◆ What you should do: Revise the passage from the Treaty of 1752 text starting at "The Treaty of 1752 was" and ending at "at Cope's request.", changing "signed" to "concluded".

The Treaty of 1752 was a treaty signed between the Mi'kmaq people of Shubenacadie, Nova Scotia and the governor of Nova Scotia on 22 November 1752 during Father Le Loutre's War.  The treaty was created by Edward Cornwallis and later signed by Jean-Baptiste Cope and Governor Peregrine Hopson. Cornwallis was at the signing at Cope's request.

Legal invocation
In 1928, Mr. Gabriel Sylliboy was the first to invoke the Treaty of 1752 in the courts (R. v. Sylliboy).  He was Mi’kmaq Grand Chief.  He was charged in Inverness County, Cape Breton, with possession of muskrat and fox pelts, in violation of the provincial Lands and Forests Act. The judge claimed that the 1752 treaty only applied to a small band of Mi’kmaq at Shubenacadie, located in central Nova Scotia, and therefore did not apply to Syliboy who was from the Whycocomagh Reserve in Cape Breton.

In 1985, Mr. Simon from Shubenacadie invoked the Treaty of 1752 in the courts (R. v. Simon). The courts reported that the treaty protected hunting rights for those from Shubenacadie.  The court also indicated that there was not enough evidence uncovered at that time to determine if the treaty was terminated by subsequent hostilities. The court did not countenance any aboriginal rights to hunt and fish commercially.

◆ The data:
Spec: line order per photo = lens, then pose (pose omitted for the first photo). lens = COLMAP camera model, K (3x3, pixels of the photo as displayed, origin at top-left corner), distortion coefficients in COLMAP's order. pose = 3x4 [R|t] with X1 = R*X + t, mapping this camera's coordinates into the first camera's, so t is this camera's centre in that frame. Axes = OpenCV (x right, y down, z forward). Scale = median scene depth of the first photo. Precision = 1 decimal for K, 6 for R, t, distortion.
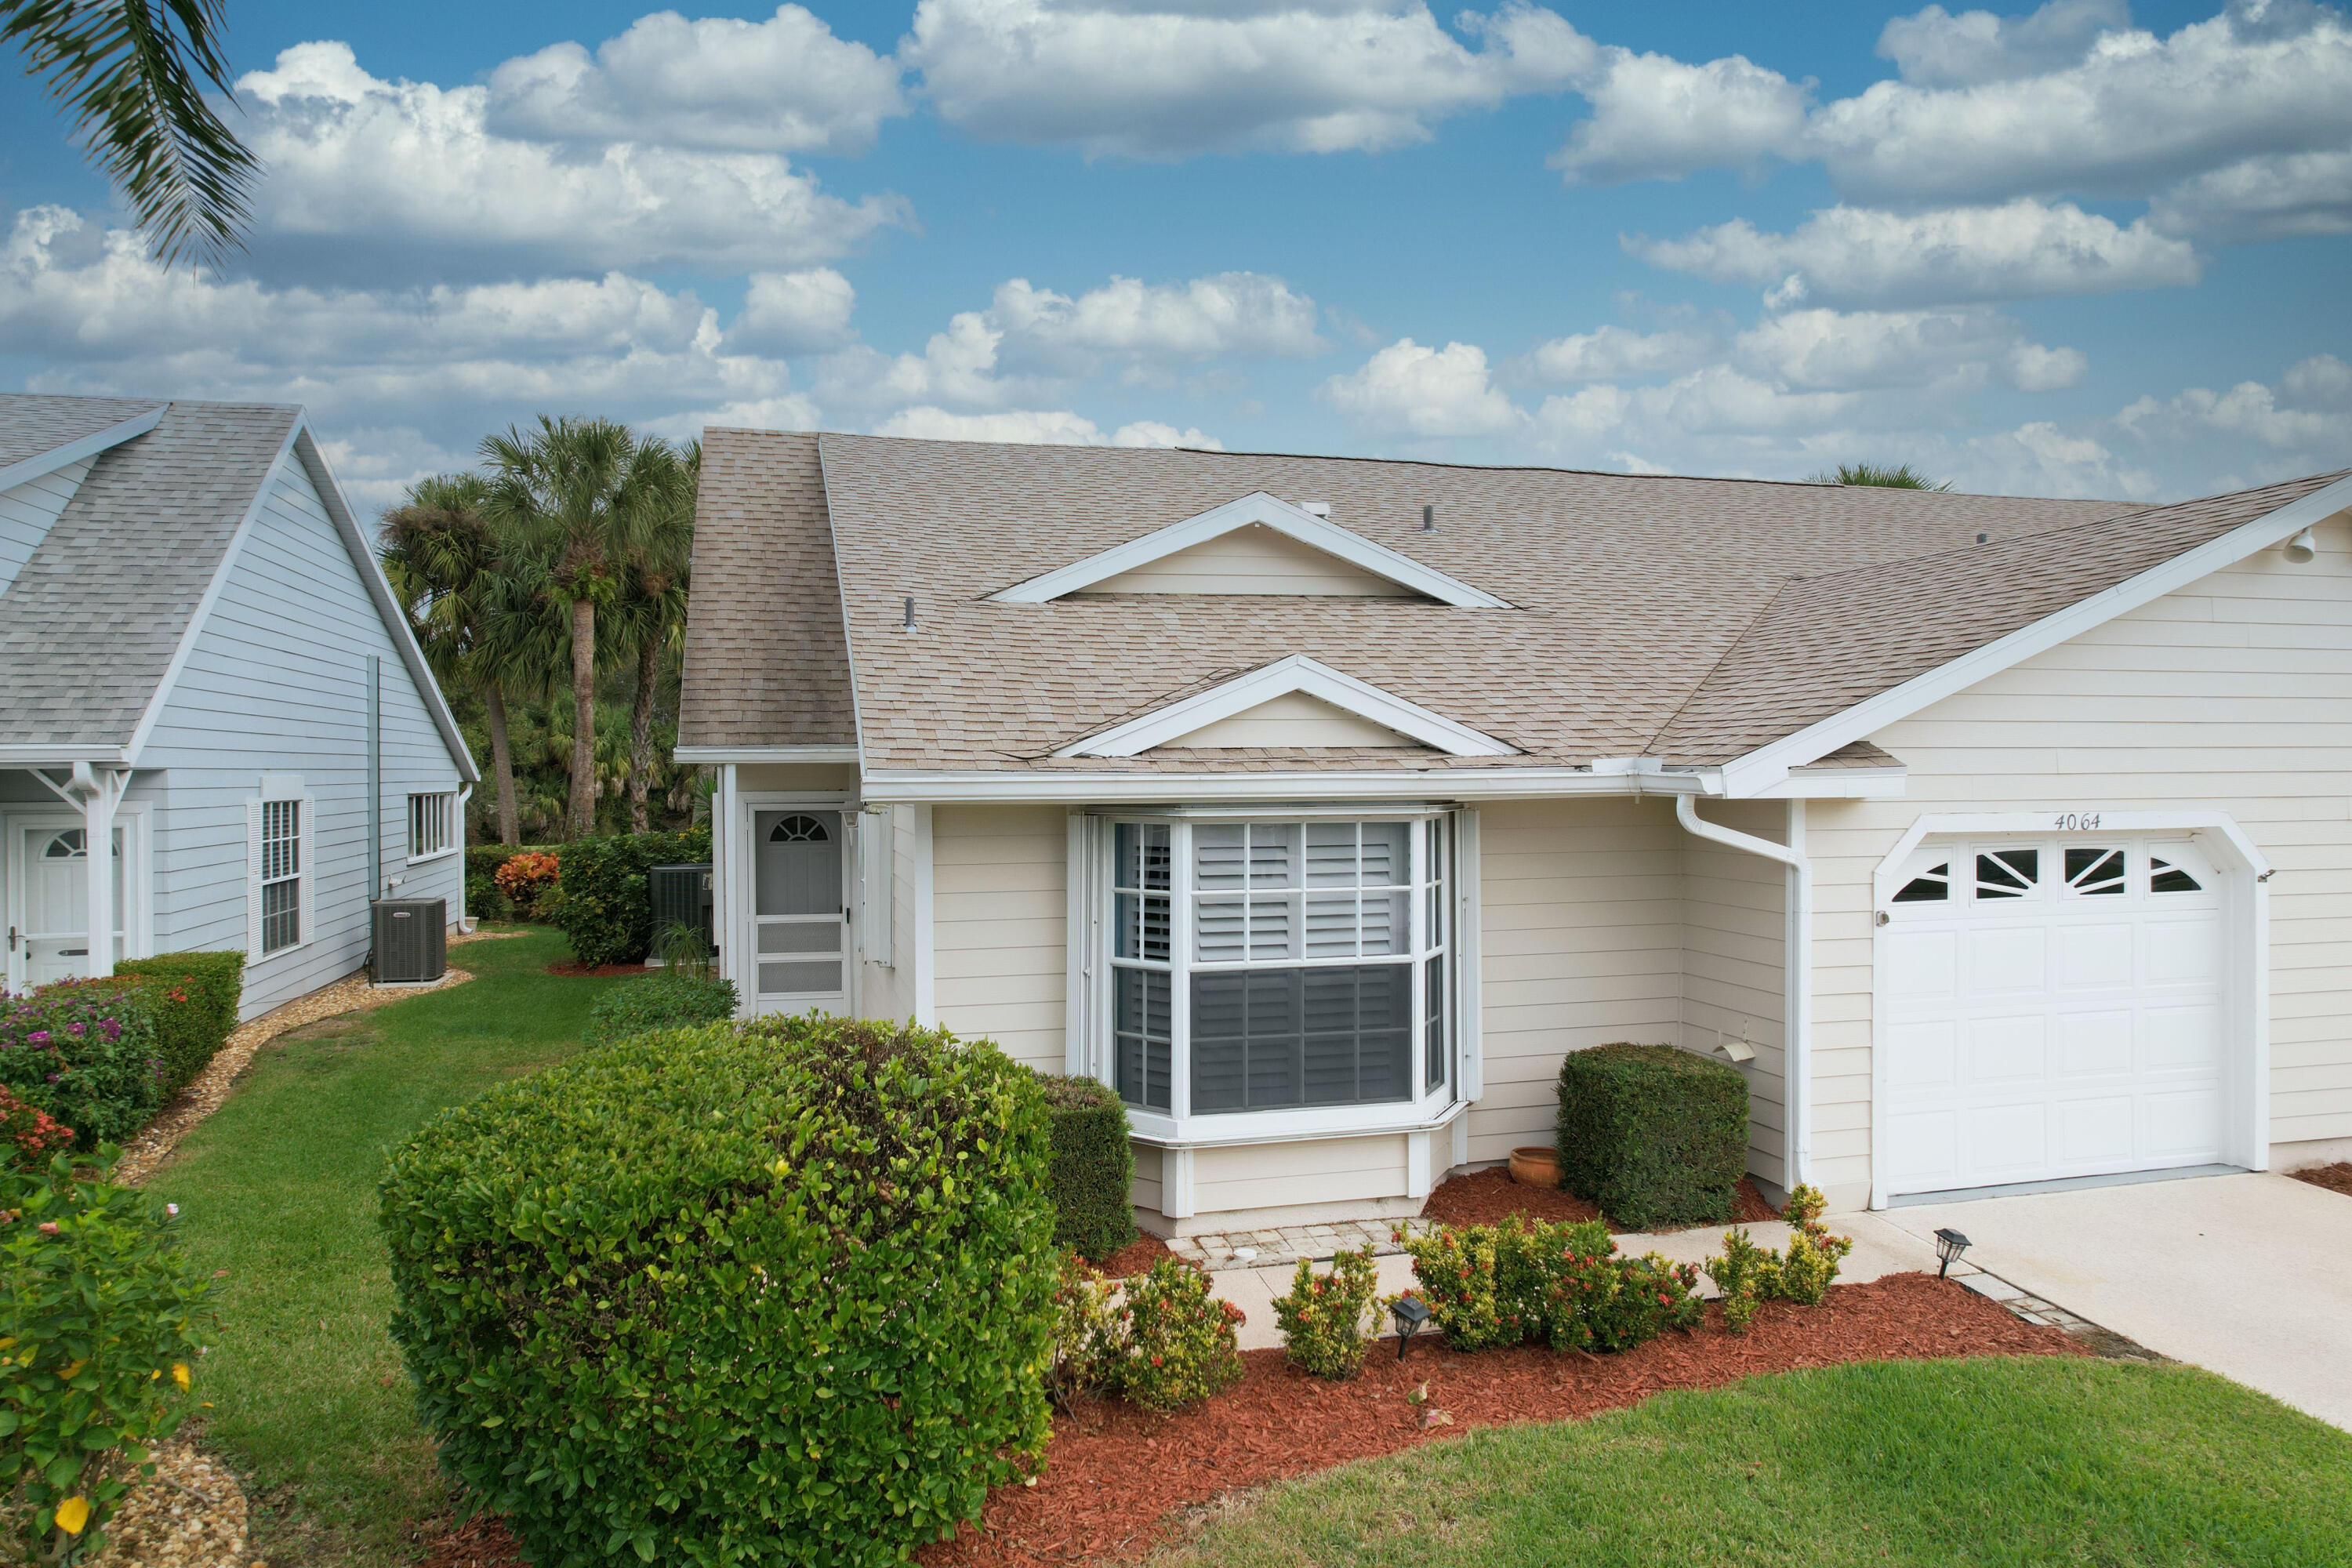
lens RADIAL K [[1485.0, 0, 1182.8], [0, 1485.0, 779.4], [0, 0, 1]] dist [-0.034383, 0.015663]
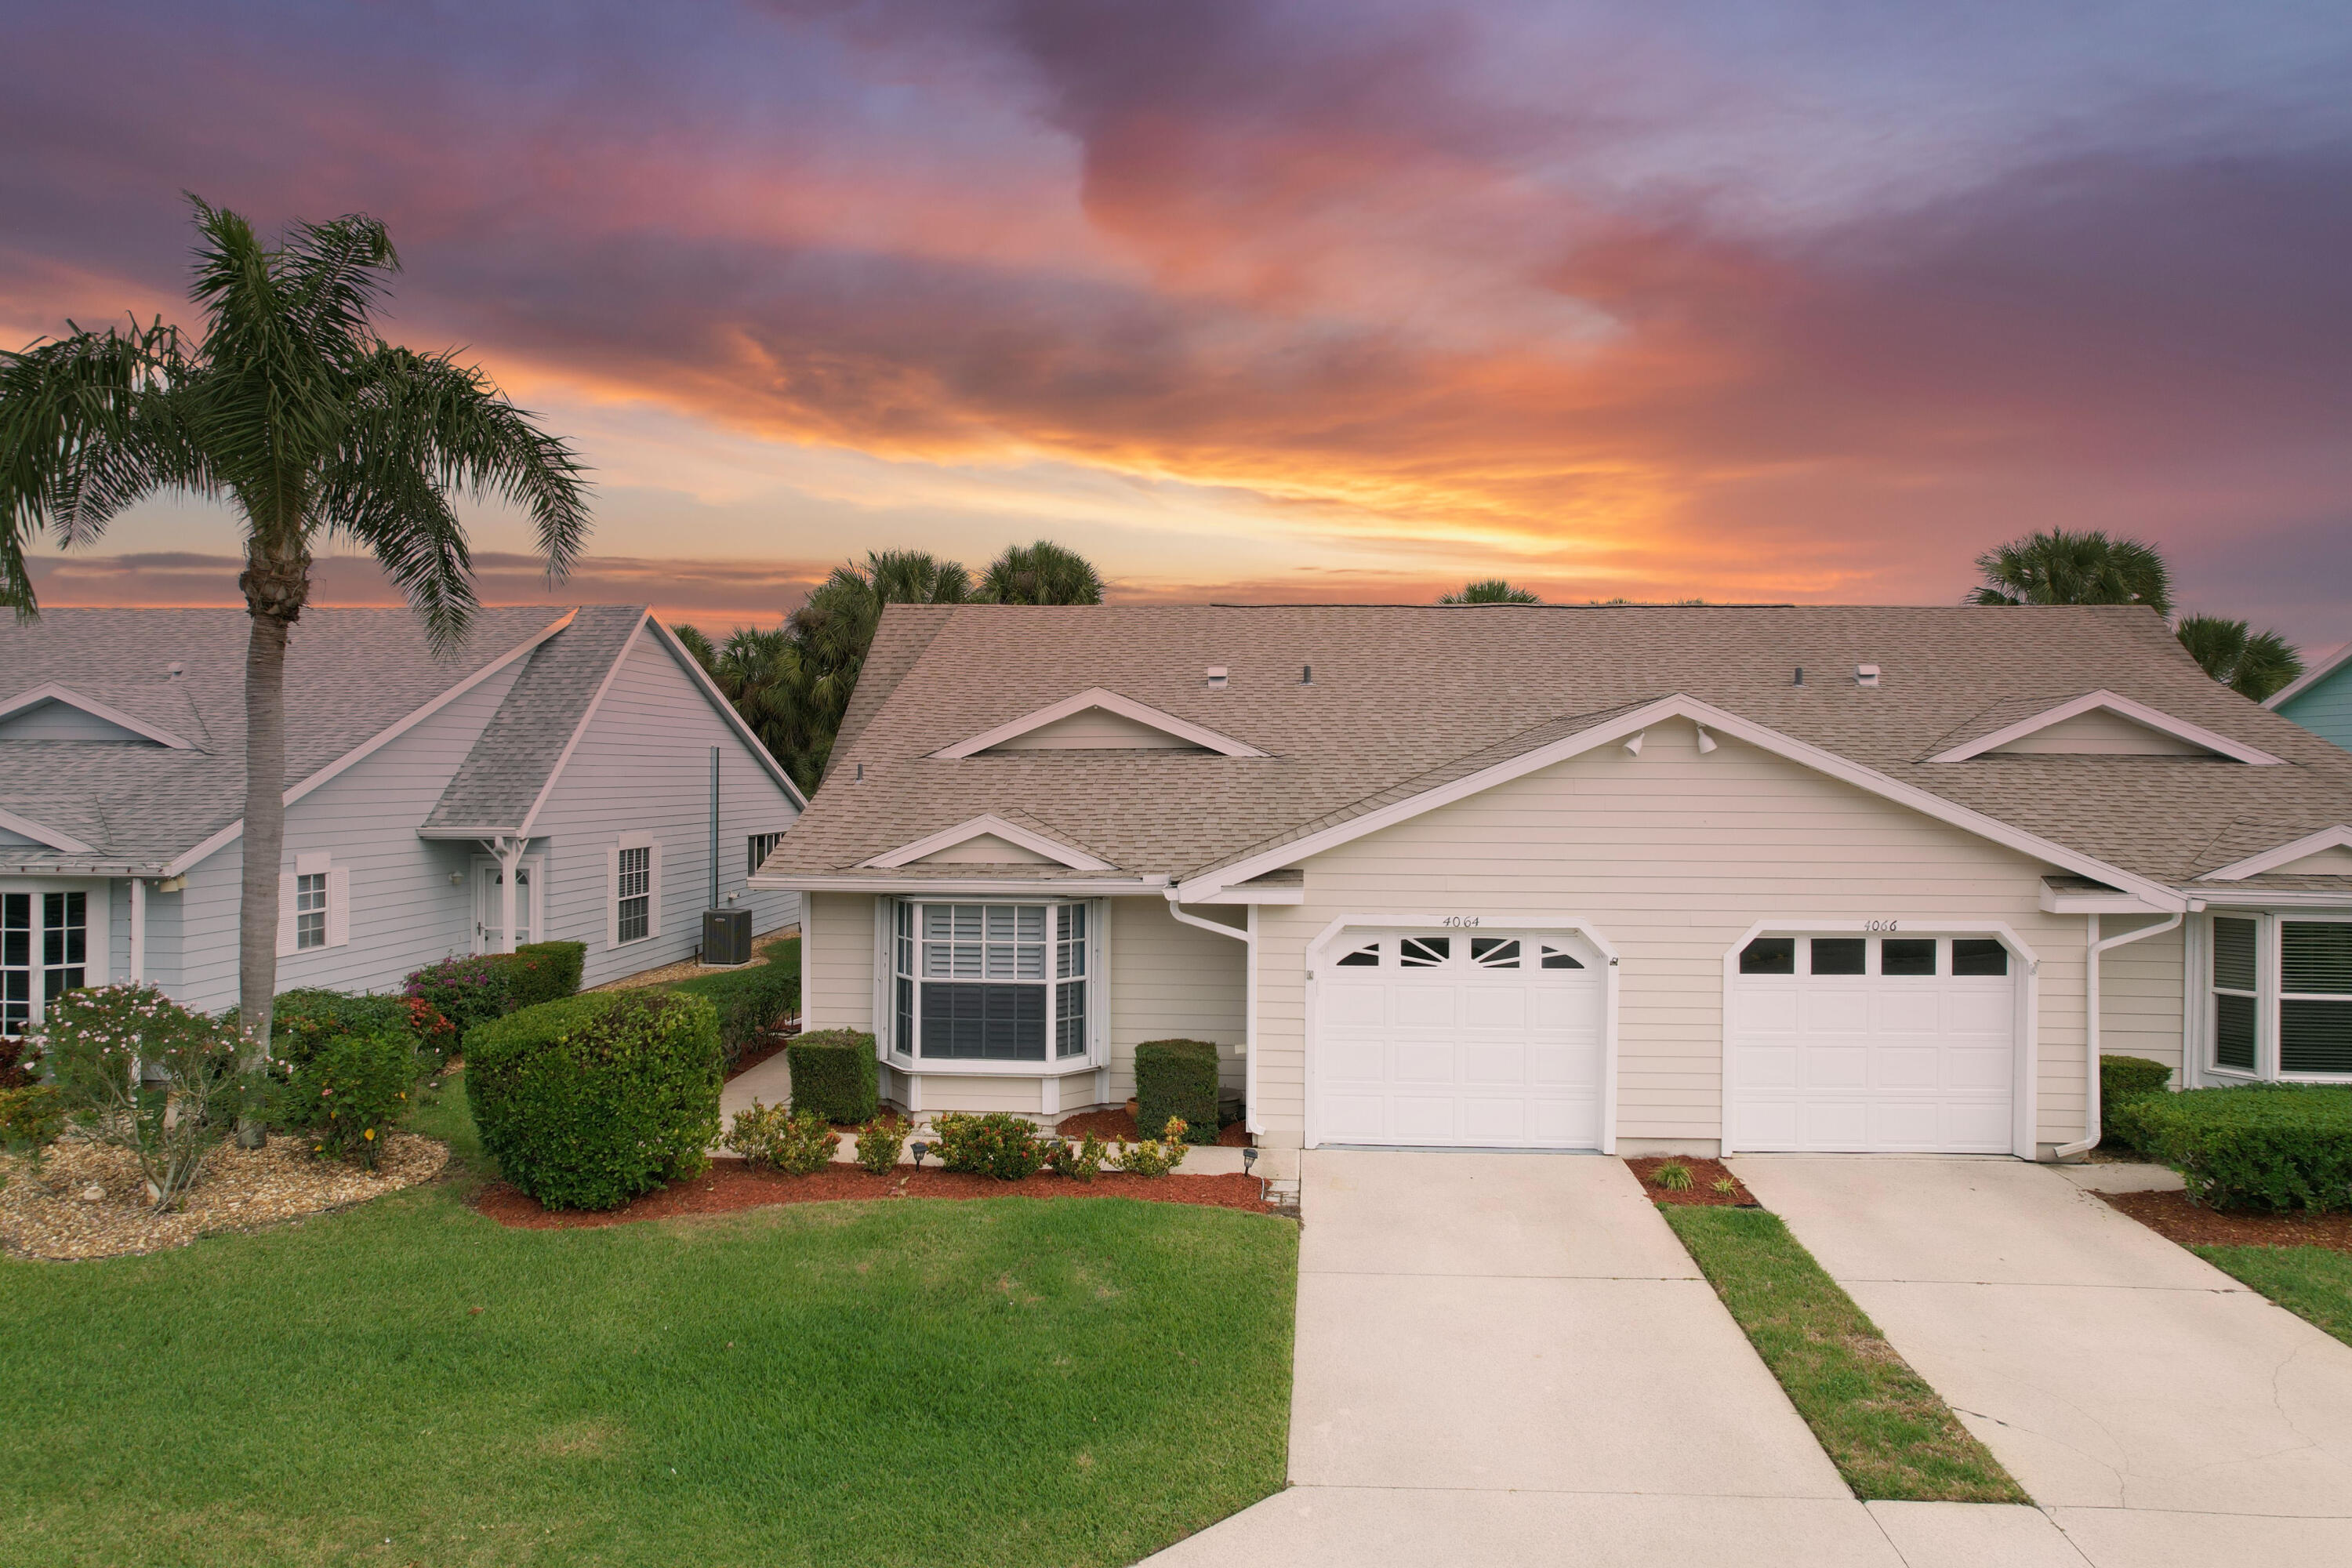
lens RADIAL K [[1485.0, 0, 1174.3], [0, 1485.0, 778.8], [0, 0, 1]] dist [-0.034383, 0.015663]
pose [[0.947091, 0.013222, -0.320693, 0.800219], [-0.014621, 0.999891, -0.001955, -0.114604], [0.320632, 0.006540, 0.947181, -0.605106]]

◆ Expected answer:
The Treaty of 1752 was a treaty concluded between the Mi'kmaq people of Shubenacadie, Nova Scotia and the governor of Nova Scotia on 22 November 1752 during Father Le Loutre's War.  The treaty was created by Edward Cornwallis and later concluded by Jean-Baptiste Cope and Governor Peregrine Hopson. Cornwallis was at the signing at Cope's request.